Note how I mentioned the best hand mattering? If you draw a royal flush, you’ll have an evil god; a full house indicates that, well, the house itself is just evil. Demons, serial killers, spiteful misers, white ladies, bogeymen, insane spirits, good ole’ Bloody Mary…or what about a leprechaun? Obviously, these are only a start – you can easily just supplement your own, favorite spirits/critters. Oh, and for jumpscares, the pdf covers both groundskeepers and cats. Obviously.
The pdf introduces a brief OSR-system for insanity, which uses aforementioned skull icons as the indicator of oppression points, but frankly, there are plenty of better and more detailed insanity tables out there.
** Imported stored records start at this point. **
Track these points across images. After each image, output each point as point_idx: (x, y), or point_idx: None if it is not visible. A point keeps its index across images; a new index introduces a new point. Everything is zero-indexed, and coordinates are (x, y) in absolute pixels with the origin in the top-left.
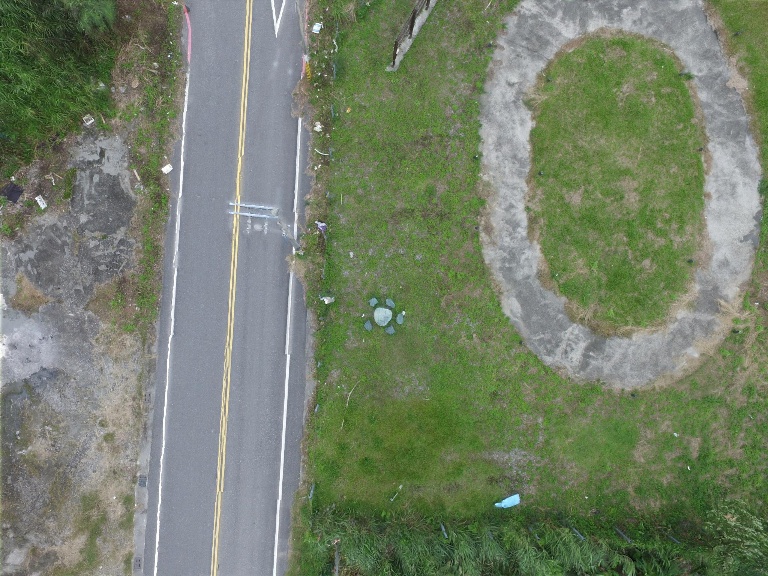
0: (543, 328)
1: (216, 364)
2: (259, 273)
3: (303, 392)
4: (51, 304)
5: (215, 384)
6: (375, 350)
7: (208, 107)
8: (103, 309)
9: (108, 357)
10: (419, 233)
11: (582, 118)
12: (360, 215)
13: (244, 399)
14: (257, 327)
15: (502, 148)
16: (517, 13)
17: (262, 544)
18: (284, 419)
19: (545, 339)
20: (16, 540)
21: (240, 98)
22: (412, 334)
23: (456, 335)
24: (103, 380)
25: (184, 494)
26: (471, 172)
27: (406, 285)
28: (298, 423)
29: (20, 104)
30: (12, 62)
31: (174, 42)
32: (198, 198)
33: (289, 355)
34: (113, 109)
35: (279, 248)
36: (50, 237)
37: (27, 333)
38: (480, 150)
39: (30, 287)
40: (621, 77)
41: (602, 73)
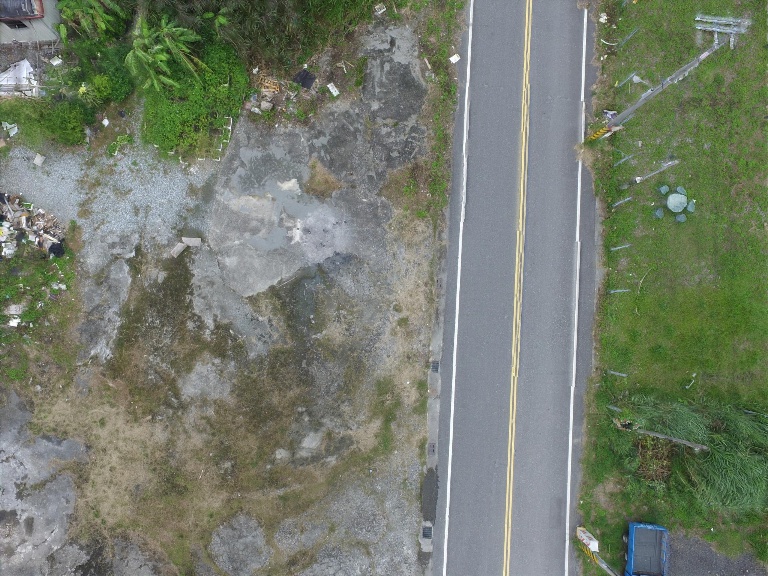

Editing and formatting are very good on a formal and rules-language level. I noticed no serious glitches. Layout adheres to a smooth and neat two-column b/w-standard, with colors used for smart conveying of information. The pdf sports several really nice original b/w-artworks, with Alex Mayo providing both layout and artwork. The pdf is layered, allowing you to turn off art and gudies/grids, should you choose so. Much to my chagrin, the pdf sports no bookmarks, which makes navigation a bit of a hassle. Unless you happen to own the excellent Omnibus hardcover already, I strongly suggest printing this pdf. The lack of bookmarks would usually suffice to cost this supplement a star…
…however, this is a plain genius generator. I mean it.
Not only is this a pleasure to read, oh now. It actually delivers results that are better than many handcrafted mansion-crawls out there. It is also ridiculously broad in its options for application.
You could conceivably use this generator for years on end for e.g. your Halloween-game and still get new results. From level 1 to 20, a moderately capable GM can not only provide challenges for any level, it’s also possible to use this generator for pretty much any system that is even roughly D&D-adjacent. Moreover, it’s exceedingly easy to modify the generator with your own entries.
In short: This is one of the rare supplements that fully transcends the systems for which it is intended, creating a universally-relevant, wonderful and consistently creative experience.
The Price of Evil, had I owned the book when it was released, would have made my year’s top ten list, it’s that good. My final verdict will be 5 stars + seal of approval, and this book gets my EZG Essentials-tag as a super helpful and rewarding GM tool that has a ridiculous re-use value. If you want to be able to make glorious haunted houses with minimal fuss, get this ASAP!